CMS and other payers’ differing interpretations of implants have left hospitals struggling with Revenue Code assignment. At the root of the confusion is how each hospital and health care system defines ‘implants’. We believe the 2022 manual updates will lessen this challenge.

In addition to Medicare’s separate Cost Report category for high-cost supply items, commercial insurers often pay additionally for implants through various contract terms. Utilizing more specific implant definitions will ensure more defensible, compliant, and accurate claims. It will also make CDM management, auditing, and monitoring easier.


In 2009 rulemaking, CMS modified its rules for hospital reporting of low-cost supplies and high-cost devices on the Medicare Cost Report. CMS determined that Revenue Code assignment would be the most logical vehicle for mapping charges to the associated cost centers. The new cost center represents “Implanted Devices Charged to Patients” intended for high-cost devices. The alternative original cost center of “Medical Supplies Charged to Patients” was retained for reporting supply items not meeting the criteria for the new cost center.

Based on public comment on language within the CMS 2009 IPPS Proposed Rule, it became clear that there remained confusion about revenue codes for “Other Implants”. The 2009 Final Rule language (see insert) clarifies Medicare’s modified policy and definitions. Within the guidance, CMS provided a definition of “implant” which varied from National UB Committee (NUBC) and Code of Federal Regulations (CFR) definitions (displayed later in this article). At the time, CMS stated that hospitals should use revenue codes to differentiate charges for the two cost centers. CMS felt that this would make conversion to the new Cost Center simple, as Revenue Code definitions did not change. However because of ambiguity and public comment about the definition of implanted devices, CMS stated that it would not require that the implantable device remain in the patient when the patient was discharged.


The new “High Cost” cost report cost center highlighted the ambiguity of the ‘implant’ definition and how some devices should be categorized.

An incorrect device Revenue Code in the charging masterfile can mean payment differences leading to concerns of either lessened reimbursement or compliance risk. A National UB Committee (NUBC) proposed meeting agenda document found in simple Google searches identifies concerns with the definition of implantable devices. In the document, NUBC recognizes the ambiguity of some items’ revenue code assignment. At the time of this dialogue, the historic National UB Committee definition appeared to be as follows:

“Implantables: That which is implanted, such as a piece of tissue, a tooth, a pellet of medicine, or a tube or needle containing a radioactive substance, a graft, or an insert. Also included are liquid and solid plastic materials used to augment tissues or to fill in areas traumatically or surgically removed. An object or material partially or totally inserted or grafted into the body for prosthetic, therapeutic, diagnostic purposes…Examples of Other Implants (not all-inclusive): Stents, artificial joints, shunts,

Grafts, pins, plates, screws, anchors, radioactive seeds.”

Stored data entries:
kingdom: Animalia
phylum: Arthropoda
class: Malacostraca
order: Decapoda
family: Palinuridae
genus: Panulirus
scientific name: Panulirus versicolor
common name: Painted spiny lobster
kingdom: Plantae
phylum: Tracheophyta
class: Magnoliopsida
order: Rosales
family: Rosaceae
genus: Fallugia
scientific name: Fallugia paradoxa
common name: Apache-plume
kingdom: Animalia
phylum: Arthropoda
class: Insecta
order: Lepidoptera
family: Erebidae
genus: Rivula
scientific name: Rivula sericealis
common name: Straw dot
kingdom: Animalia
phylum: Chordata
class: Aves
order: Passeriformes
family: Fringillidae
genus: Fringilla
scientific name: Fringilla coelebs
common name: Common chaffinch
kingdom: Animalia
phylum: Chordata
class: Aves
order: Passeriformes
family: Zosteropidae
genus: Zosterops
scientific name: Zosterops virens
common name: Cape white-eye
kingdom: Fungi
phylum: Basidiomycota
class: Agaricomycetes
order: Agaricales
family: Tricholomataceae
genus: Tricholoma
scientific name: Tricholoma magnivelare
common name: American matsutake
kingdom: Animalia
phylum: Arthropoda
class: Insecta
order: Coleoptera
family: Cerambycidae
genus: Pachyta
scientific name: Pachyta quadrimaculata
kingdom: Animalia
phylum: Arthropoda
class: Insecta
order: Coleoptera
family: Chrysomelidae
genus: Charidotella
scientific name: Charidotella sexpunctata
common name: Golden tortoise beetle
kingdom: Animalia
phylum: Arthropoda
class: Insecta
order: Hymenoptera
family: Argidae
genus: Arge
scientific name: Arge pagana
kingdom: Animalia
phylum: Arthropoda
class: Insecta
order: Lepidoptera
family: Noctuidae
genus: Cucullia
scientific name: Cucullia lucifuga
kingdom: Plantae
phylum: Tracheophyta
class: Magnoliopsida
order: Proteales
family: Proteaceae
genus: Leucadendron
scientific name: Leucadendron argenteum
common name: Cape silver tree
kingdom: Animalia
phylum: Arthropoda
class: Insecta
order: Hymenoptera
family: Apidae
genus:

» TASK LIST:
• A. In the excerpt on implant revenue codes, what is the name of the cost center CMS created in 2009 rulemaking for high-cost devices?
• B. Echo the passage of the excerpt on implant revenue codes between "In addition to" and "and monitoring easier.", inclusive.

» ANSWERS BELOW:
• A. "Implanted Devices Charged to Patients"

• B.
In addition to Medicare’s separate Cost Report category for high-cost supply items, commercial insurers often pay additionally for implants through various contract terms. Utilizing more specific implant definitions will ensure more defensible, compliant, and accurate claims. It will also make CDM management, auditing, and monitoring easier.